Après les avancées significatives portées par l’Assemblée nationale, le Sénat examinait cette semaine la loi de séparation et de régulation bancaire.
Dans un travail indispensable d’amélioration du texte, Marie-Noëlle Lienemann a déposé plus de 30 amendements dont vous retrouverez les points forts ci-dessous. Vous pouvez également retrouver son intervention en discussion générale à la tribune du Sénat lors de ces débats.
Les avancées du texte qu'elle a portées et qui ont été reprises par l’ensemble du groupe socialiste du Sénat :
1.L’obligation pour les banques de publier pays par pays leurs bénéfices/ pertes avant impôt, le montant total des impôts dont elles sont redevables et les subventions publiques perçues (vise notamment la présence dans les paradis fiscaux)
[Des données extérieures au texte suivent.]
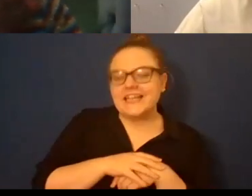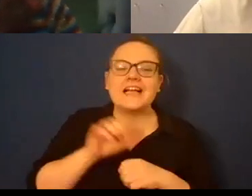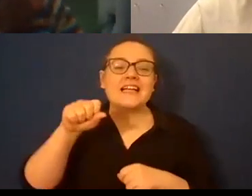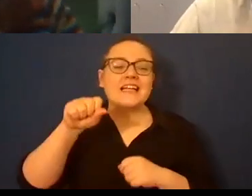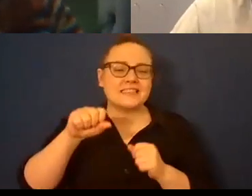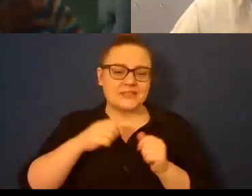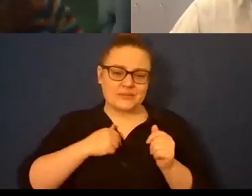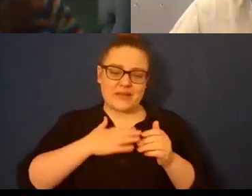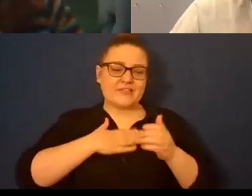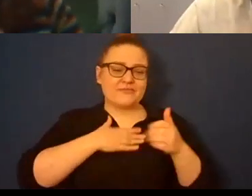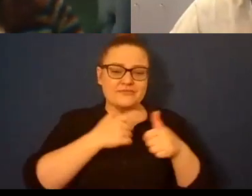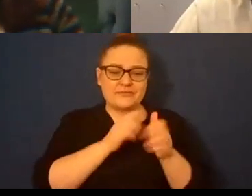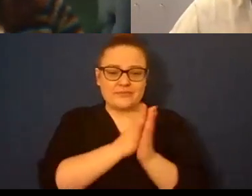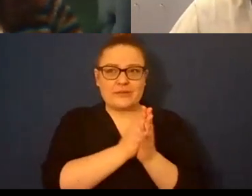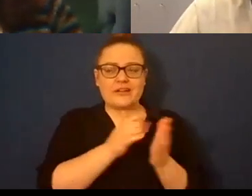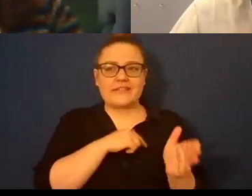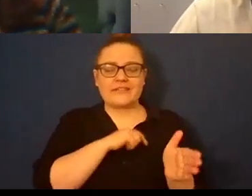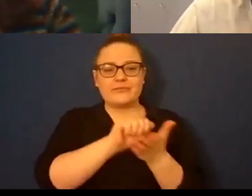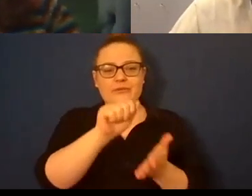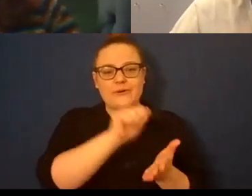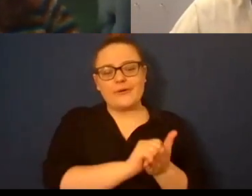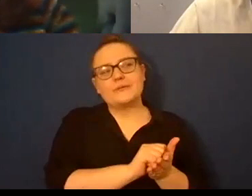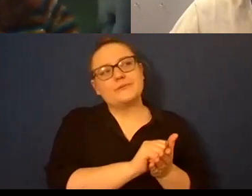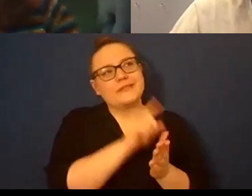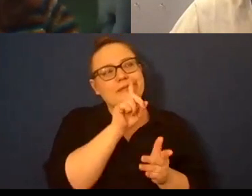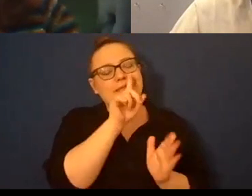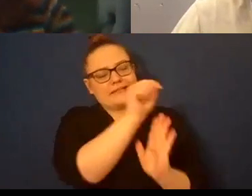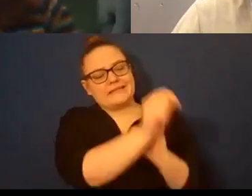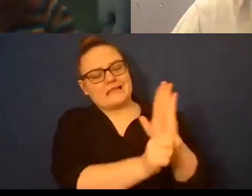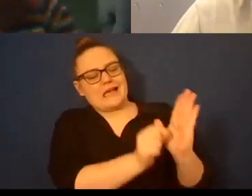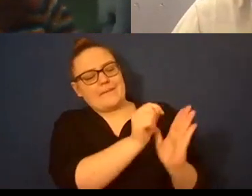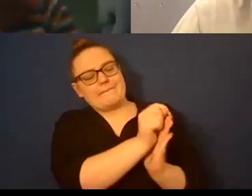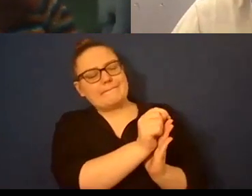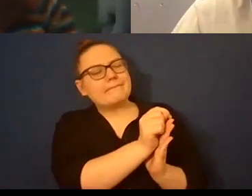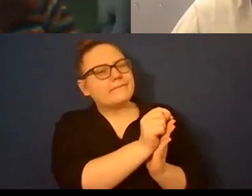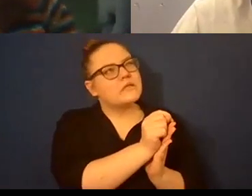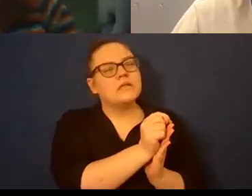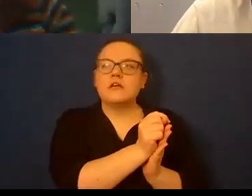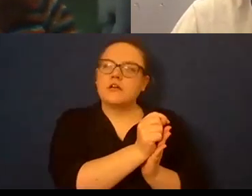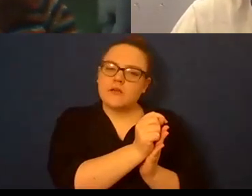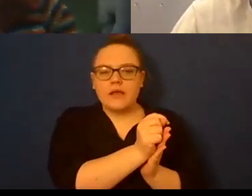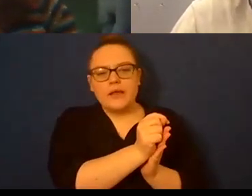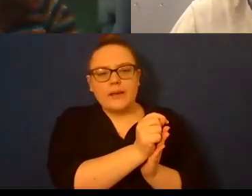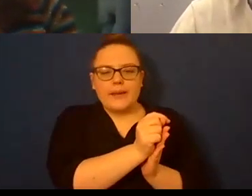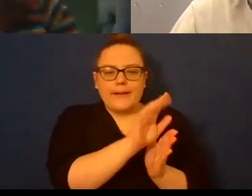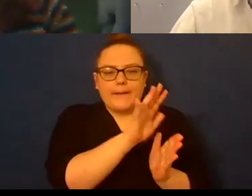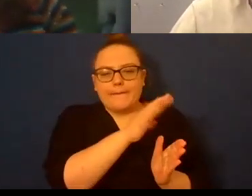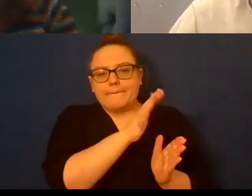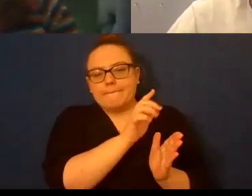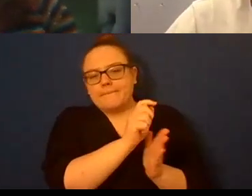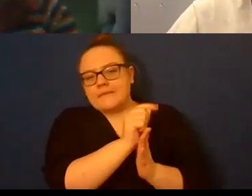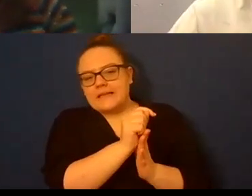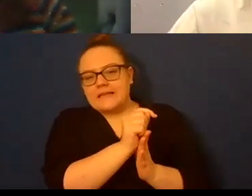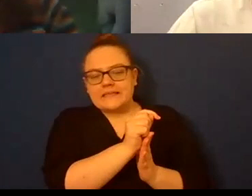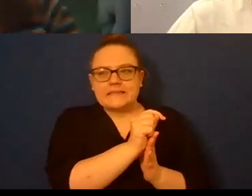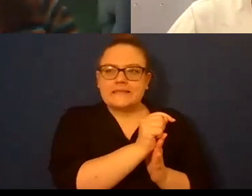book um in a time of like pretty kind of like her medical monastic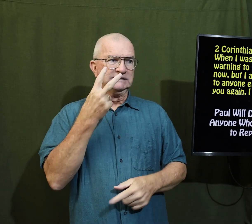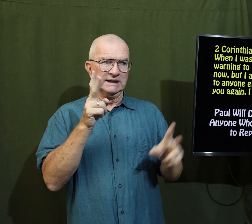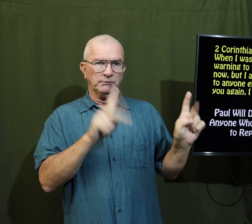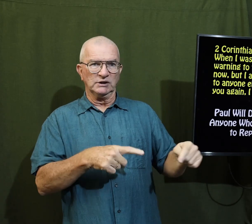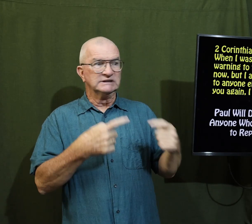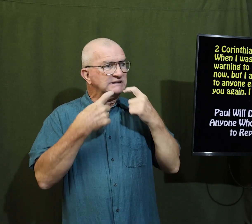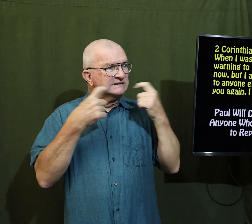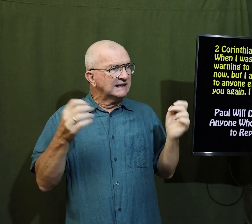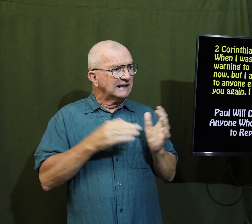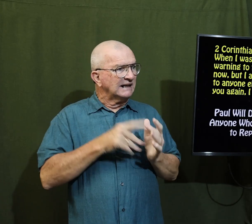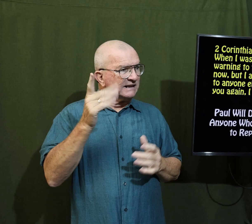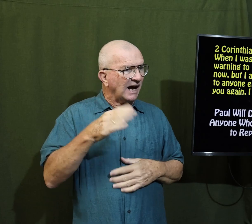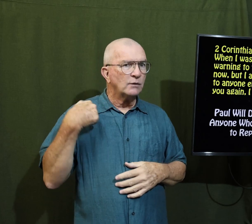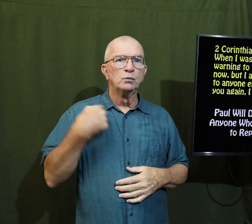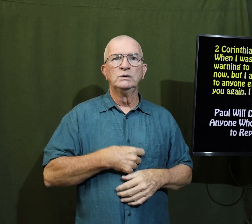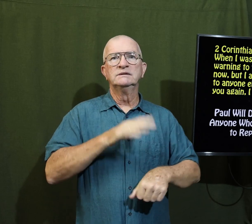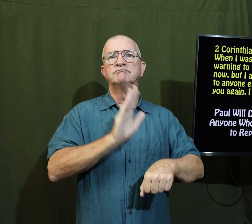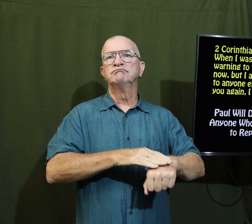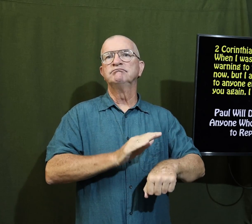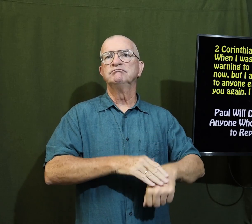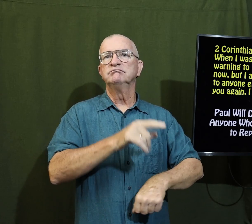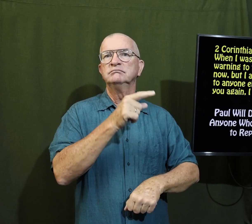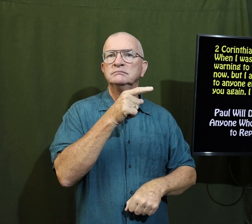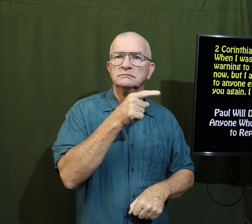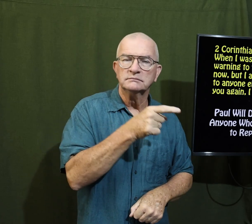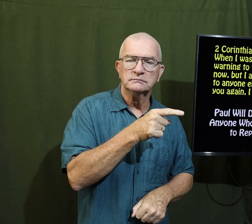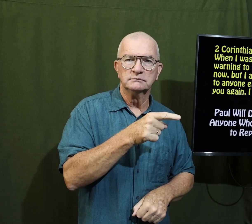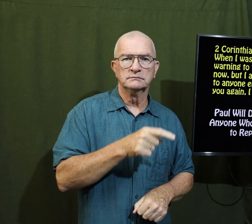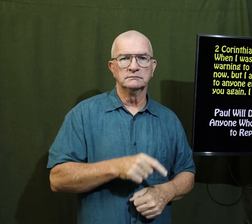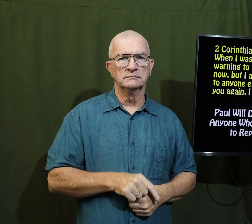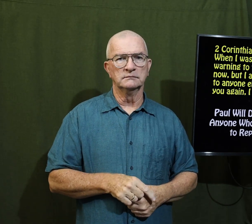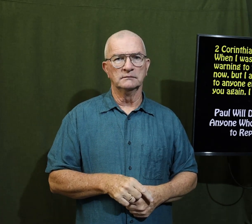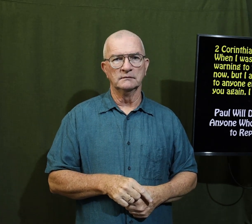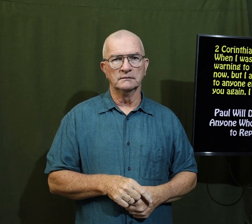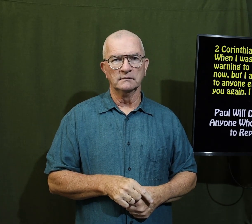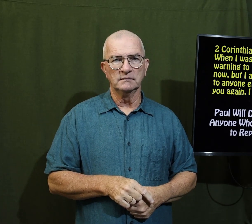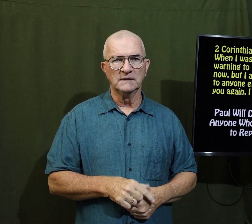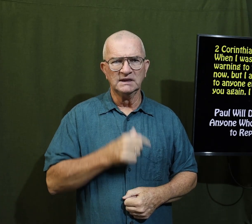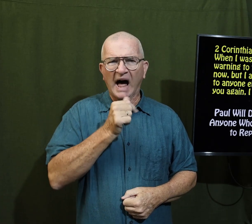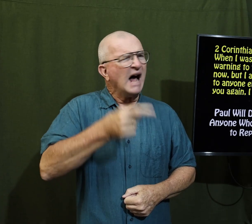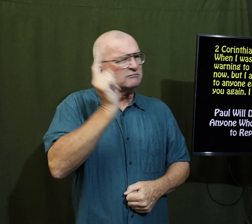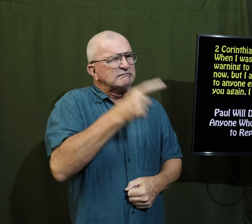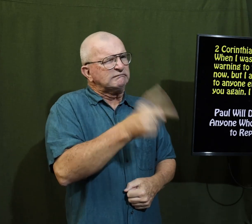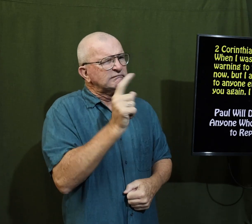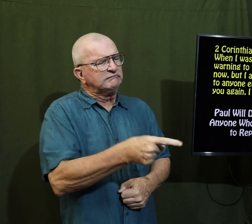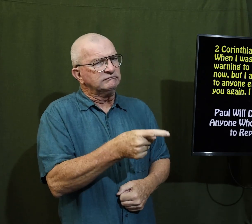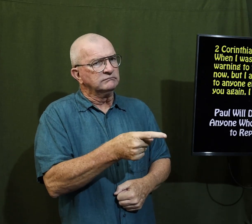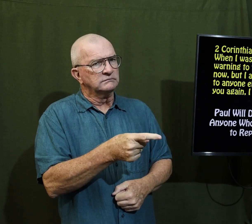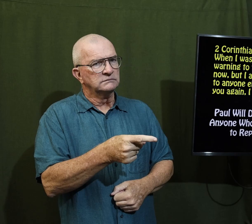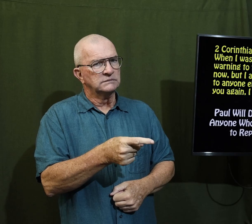if we see a person sinning against God we need to warn them not rebuke them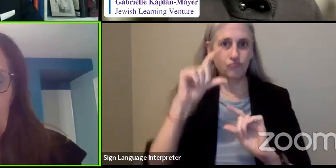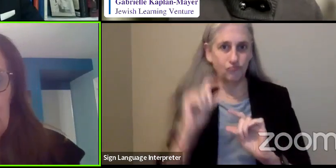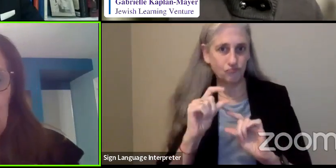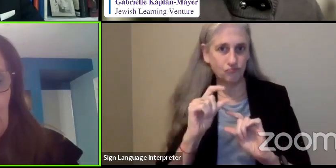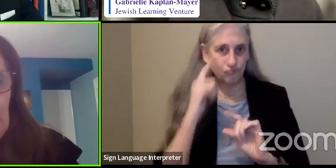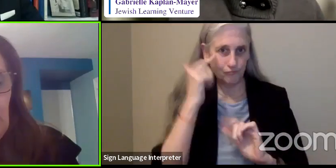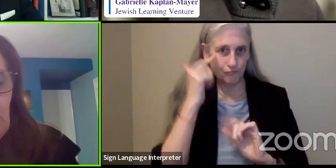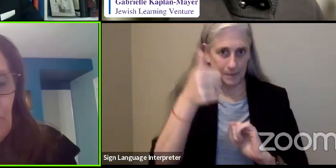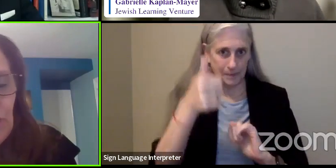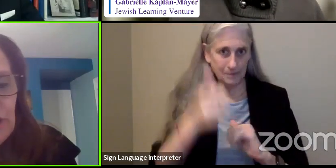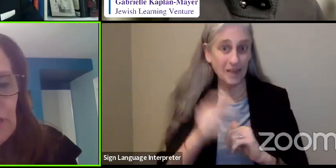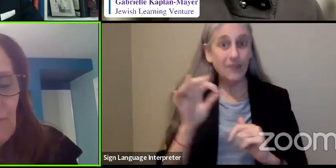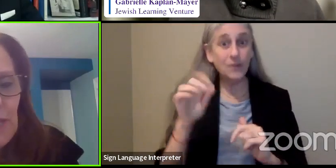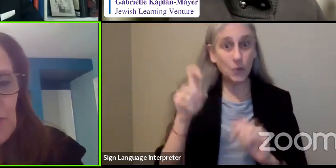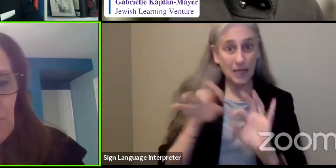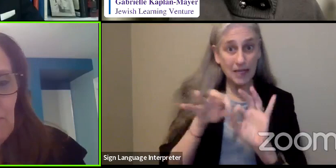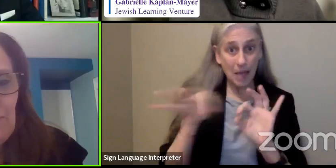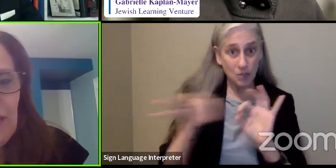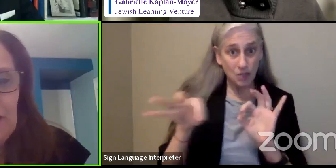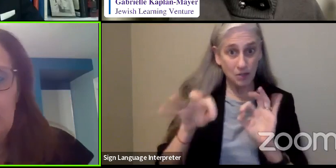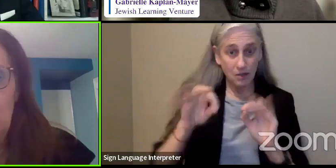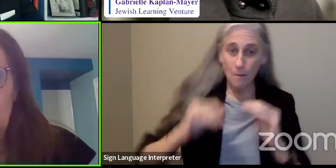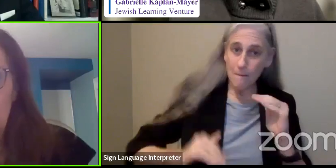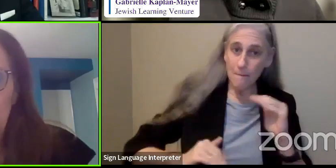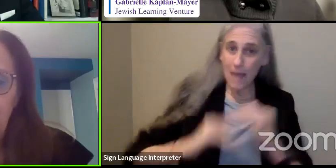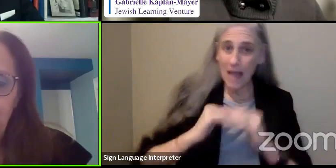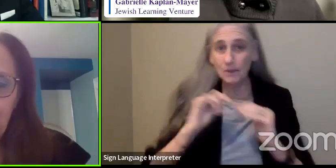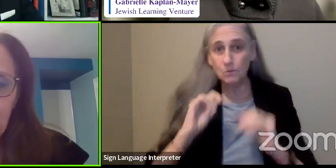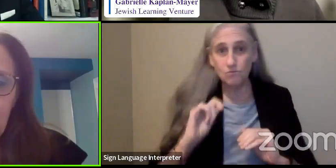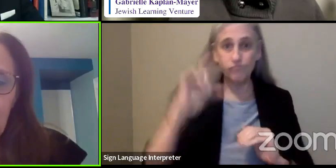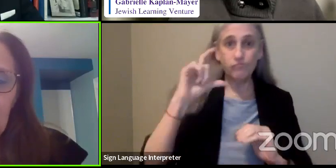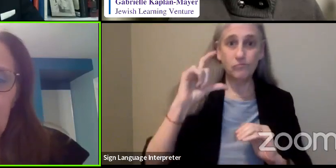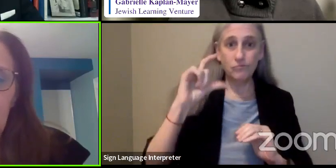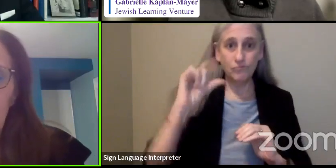So for those who need, you can put it to the maximum and make it large.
2. Le rapport précis que le Gouvernement doit remettre au Parlement fin 2014 quant aux conséquences de la loi de séparation sur la taille et la nature des opérations des filiales, les volumes des opérations de trading à haute fréquence et la spéculation sur les matières premières agricoles (vise à évaluer la portée de la présente loi et la nécessité ou pas de passer à une deuxième phase de stricte séparation)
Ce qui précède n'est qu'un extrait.